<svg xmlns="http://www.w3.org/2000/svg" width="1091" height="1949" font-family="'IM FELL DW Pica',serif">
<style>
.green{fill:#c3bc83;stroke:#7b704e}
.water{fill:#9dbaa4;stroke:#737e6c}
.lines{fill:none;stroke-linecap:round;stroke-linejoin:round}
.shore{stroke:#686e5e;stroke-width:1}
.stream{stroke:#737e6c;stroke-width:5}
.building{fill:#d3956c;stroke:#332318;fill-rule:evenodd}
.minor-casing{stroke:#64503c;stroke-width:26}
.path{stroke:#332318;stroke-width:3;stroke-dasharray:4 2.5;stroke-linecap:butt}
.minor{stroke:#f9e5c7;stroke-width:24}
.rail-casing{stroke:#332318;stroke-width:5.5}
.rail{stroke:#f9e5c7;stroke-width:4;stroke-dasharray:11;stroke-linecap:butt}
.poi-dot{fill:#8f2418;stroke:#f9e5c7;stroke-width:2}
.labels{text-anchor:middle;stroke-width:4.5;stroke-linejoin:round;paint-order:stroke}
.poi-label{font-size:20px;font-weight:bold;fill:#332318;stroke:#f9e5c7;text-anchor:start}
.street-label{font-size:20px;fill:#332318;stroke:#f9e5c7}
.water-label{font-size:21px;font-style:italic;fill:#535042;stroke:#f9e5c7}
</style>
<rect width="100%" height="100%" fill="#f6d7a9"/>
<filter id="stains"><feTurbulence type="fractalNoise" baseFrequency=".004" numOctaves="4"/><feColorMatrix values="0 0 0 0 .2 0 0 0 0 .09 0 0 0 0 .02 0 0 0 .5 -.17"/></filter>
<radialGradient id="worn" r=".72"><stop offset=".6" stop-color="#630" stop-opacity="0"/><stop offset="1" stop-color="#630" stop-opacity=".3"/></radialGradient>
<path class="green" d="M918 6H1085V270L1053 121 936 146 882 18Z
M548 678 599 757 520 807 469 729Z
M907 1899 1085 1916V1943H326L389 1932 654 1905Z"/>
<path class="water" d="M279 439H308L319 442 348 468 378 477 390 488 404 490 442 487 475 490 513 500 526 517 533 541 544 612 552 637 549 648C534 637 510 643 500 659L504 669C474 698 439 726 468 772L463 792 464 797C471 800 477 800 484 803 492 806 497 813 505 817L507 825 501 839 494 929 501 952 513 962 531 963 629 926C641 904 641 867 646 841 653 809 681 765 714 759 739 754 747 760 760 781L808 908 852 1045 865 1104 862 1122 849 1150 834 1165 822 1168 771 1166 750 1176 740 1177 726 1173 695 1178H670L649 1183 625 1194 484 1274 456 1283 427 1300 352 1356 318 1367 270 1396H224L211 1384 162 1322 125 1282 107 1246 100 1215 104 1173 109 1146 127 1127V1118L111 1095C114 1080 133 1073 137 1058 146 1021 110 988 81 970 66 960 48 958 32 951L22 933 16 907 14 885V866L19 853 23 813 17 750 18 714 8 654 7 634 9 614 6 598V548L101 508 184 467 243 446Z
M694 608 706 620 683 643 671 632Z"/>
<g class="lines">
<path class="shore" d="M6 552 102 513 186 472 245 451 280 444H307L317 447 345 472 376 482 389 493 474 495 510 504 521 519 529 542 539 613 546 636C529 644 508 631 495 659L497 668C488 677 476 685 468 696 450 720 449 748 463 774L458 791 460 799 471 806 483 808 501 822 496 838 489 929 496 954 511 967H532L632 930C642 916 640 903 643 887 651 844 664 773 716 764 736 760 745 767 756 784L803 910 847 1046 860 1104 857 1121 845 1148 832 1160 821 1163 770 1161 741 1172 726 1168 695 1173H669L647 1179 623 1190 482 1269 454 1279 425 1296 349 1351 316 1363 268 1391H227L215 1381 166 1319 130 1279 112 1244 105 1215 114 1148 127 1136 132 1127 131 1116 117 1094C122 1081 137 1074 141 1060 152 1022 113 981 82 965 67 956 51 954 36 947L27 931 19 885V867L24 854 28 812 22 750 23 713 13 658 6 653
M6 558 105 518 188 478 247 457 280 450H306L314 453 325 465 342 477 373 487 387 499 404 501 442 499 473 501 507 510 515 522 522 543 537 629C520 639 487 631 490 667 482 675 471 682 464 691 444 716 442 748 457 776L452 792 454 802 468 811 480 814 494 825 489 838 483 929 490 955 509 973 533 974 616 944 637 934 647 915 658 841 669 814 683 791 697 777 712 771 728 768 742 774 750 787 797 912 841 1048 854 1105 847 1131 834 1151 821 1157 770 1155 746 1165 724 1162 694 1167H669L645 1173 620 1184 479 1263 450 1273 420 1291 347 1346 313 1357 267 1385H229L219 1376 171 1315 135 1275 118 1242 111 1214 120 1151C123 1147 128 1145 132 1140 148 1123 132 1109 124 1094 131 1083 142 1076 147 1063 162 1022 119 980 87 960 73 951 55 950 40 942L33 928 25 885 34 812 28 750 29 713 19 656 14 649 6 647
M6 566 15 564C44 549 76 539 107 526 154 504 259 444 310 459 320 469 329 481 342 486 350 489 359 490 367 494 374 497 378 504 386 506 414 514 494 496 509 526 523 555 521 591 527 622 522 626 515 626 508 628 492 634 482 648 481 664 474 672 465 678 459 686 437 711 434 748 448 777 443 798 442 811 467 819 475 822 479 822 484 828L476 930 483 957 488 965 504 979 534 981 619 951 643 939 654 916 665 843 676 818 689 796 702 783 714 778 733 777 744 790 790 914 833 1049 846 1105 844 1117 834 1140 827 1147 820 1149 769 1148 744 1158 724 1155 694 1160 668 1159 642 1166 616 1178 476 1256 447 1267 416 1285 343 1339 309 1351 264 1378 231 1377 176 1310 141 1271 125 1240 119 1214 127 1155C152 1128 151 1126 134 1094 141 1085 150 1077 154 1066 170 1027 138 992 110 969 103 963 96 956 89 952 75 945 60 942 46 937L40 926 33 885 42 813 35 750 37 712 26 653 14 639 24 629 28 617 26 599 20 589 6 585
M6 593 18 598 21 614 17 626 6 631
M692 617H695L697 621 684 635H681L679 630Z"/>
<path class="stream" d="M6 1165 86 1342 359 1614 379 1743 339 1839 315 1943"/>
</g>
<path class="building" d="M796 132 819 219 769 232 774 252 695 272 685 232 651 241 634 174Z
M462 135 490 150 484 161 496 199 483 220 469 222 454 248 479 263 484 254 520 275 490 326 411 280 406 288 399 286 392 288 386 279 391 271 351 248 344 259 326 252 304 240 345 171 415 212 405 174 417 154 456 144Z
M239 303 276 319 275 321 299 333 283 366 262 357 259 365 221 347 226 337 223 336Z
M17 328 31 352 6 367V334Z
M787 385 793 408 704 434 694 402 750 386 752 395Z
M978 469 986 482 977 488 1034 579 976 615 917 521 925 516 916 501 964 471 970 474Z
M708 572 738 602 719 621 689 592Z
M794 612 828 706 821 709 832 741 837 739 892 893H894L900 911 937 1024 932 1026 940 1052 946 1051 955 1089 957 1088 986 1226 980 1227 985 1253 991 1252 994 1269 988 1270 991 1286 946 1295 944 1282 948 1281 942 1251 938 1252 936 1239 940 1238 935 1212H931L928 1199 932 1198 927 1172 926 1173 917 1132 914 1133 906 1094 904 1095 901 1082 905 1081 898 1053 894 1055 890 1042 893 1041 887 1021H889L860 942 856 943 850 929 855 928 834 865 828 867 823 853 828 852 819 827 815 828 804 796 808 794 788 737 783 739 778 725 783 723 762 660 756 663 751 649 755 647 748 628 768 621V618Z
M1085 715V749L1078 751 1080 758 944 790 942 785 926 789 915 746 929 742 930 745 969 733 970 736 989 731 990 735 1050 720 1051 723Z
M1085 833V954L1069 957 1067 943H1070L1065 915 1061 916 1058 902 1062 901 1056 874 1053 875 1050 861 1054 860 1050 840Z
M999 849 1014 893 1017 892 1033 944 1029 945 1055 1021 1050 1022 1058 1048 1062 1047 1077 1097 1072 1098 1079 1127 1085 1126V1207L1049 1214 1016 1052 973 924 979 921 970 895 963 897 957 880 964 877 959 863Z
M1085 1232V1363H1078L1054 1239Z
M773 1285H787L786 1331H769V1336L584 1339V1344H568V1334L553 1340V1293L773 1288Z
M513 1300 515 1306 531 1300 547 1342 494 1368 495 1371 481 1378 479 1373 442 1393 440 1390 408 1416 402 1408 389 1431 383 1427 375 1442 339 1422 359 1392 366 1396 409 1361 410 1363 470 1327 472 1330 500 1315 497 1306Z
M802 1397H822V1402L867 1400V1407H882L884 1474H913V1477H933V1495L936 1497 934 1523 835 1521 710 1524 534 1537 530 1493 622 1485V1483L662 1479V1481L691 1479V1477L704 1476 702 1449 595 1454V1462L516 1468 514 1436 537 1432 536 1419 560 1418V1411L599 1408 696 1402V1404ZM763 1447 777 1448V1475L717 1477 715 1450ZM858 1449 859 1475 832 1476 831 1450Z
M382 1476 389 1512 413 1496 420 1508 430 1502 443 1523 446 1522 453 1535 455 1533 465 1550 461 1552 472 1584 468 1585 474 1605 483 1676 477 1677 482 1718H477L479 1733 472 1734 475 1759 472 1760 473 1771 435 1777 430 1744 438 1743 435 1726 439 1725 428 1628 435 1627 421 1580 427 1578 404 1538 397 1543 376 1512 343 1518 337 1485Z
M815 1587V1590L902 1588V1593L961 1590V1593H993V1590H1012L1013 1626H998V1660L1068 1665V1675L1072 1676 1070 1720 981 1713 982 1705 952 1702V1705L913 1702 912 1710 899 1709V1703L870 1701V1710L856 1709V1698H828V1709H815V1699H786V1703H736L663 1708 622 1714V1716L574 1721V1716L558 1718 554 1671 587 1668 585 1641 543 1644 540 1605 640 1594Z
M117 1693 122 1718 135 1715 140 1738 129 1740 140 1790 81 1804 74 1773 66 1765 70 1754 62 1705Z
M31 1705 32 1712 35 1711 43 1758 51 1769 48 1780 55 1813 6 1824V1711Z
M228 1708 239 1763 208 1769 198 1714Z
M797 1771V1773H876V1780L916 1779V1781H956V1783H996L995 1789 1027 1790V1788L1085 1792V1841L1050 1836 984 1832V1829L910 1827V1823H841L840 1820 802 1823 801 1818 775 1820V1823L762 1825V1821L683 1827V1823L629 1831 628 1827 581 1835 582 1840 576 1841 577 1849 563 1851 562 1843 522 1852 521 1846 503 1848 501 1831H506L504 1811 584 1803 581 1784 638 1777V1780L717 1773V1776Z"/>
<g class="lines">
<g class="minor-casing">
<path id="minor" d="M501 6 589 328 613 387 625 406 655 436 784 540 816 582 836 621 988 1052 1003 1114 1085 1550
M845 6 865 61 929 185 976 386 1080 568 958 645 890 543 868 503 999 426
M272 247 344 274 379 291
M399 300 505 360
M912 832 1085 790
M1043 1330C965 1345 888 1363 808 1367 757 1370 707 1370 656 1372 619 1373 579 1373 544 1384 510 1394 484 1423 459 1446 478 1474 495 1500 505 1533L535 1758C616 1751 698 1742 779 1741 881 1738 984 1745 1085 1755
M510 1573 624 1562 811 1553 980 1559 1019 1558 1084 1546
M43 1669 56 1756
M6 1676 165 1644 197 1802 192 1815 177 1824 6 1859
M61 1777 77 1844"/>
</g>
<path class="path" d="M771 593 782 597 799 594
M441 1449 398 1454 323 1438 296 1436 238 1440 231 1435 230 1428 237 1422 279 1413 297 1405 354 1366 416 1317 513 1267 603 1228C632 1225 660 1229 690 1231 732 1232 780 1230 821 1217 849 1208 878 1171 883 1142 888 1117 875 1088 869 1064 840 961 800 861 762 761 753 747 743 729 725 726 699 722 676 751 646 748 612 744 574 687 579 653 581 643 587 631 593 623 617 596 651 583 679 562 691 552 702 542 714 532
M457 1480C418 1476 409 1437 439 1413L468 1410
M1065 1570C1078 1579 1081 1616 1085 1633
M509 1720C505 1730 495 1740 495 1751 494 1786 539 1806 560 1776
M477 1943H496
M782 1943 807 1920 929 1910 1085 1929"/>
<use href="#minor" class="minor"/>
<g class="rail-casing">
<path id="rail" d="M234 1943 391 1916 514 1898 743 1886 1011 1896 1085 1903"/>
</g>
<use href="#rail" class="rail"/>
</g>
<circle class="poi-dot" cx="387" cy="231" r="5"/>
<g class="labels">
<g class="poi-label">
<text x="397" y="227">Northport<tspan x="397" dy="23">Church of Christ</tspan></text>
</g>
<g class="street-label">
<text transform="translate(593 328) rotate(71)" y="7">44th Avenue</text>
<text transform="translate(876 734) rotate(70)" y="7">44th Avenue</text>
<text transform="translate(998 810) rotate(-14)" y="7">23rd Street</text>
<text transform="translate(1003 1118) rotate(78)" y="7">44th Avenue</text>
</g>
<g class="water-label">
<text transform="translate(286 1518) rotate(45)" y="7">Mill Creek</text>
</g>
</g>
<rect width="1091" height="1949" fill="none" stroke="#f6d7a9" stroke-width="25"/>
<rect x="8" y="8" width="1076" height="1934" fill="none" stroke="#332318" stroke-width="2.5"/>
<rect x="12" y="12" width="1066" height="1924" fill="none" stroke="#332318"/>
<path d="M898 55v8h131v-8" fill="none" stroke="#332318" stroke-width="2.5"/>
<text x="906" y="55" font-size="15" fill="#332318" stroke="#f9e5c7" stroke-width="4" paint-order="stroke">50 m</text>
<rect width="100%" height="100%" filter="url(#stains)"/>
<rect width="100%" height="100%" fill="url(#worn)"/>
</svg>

★ ★ ★ ★ ★

Which lines above hold the string "labels"? Please copy all of them.

.labels{text-anchor:middle;stroke-width:4.5;stroke-linejoin:round;paint-order:stroke}
<g class="labels">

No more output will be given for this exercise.